Comparing R and Python for Multiple Linear Regression

Feature	R	Python
Syntax	Simple and concise with the `lm()` function	More verbose, requires multiple libraries
Statistical Output	Comprehensive by default	Requires statsmodels for detailed statistics
Visualization	Built-in diagnostic plots	More customizable with matplotlib/seaborn
Integration	Better for statistical analysis only	Better for integrating with other data science tasks
Learning Curve	Steeper for general programming	Gentler for those with programming background

Assumptions of Multiple Linear Regression

For multiple linear regression to be valid, several assumptions must be met:

Linearity: The relationship between the independent and dependent variables should be linear.
Independence: The observations should be independent of each other.
Homoscedasticity: The residuals should have constant variance at every level of the independent variables.
Normality: The residuals should be normally distributed.
No multicollinearity: The independent variables should not be highly correlated with each other.

Conclusion

Multiple linear regression is a powerful technique for predicting a continuous dependent variable based on multiple independent variables. Both R and Python offer robust tools for implementing and analyzing multiple linear regression models, each with its own strengths and weaknesses.

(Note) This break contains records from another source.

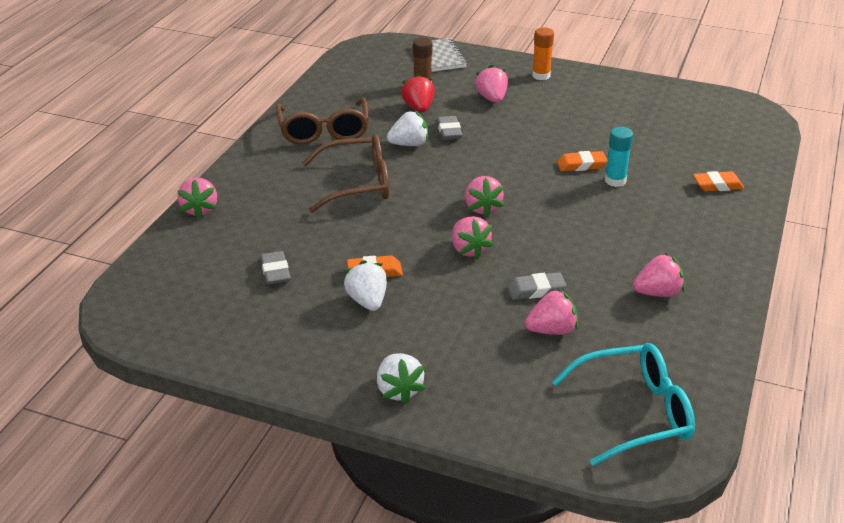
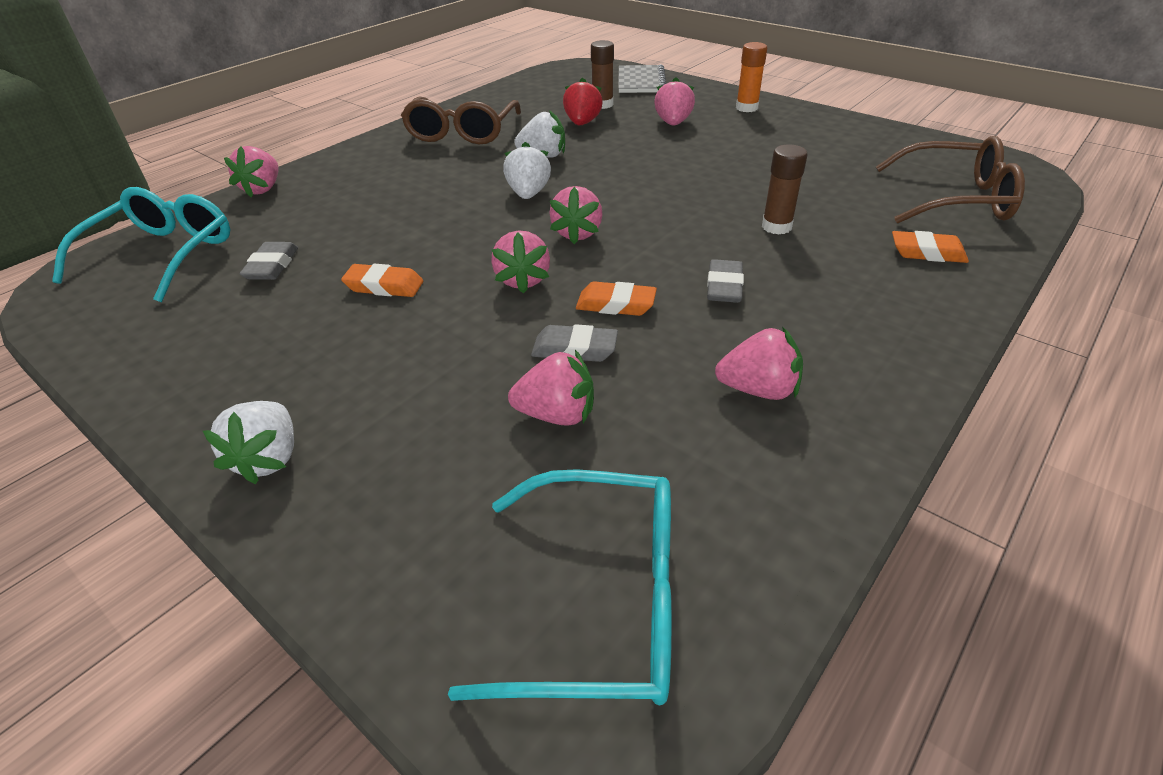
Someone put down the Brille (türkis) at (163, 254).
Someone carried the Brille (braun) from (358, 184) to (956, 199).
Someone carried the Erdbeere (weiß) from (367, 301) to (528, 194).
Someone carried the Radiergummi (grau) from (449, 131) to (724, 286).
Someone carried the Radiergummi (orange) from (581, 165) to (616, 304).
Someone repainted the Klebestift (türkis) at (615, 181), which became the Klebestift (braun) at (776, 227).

R excels in statistical analysis with its concise syntax and comprehensive output, while Python offers better integration with other data science tasks and more customizable visualizations. The choice between them depends on your specific needs and preferences.

Whether you're using R or Python, understanding the underlying assumptions and interpreting the results correctly is crucial for making valid inferences from your multiple linear regression models.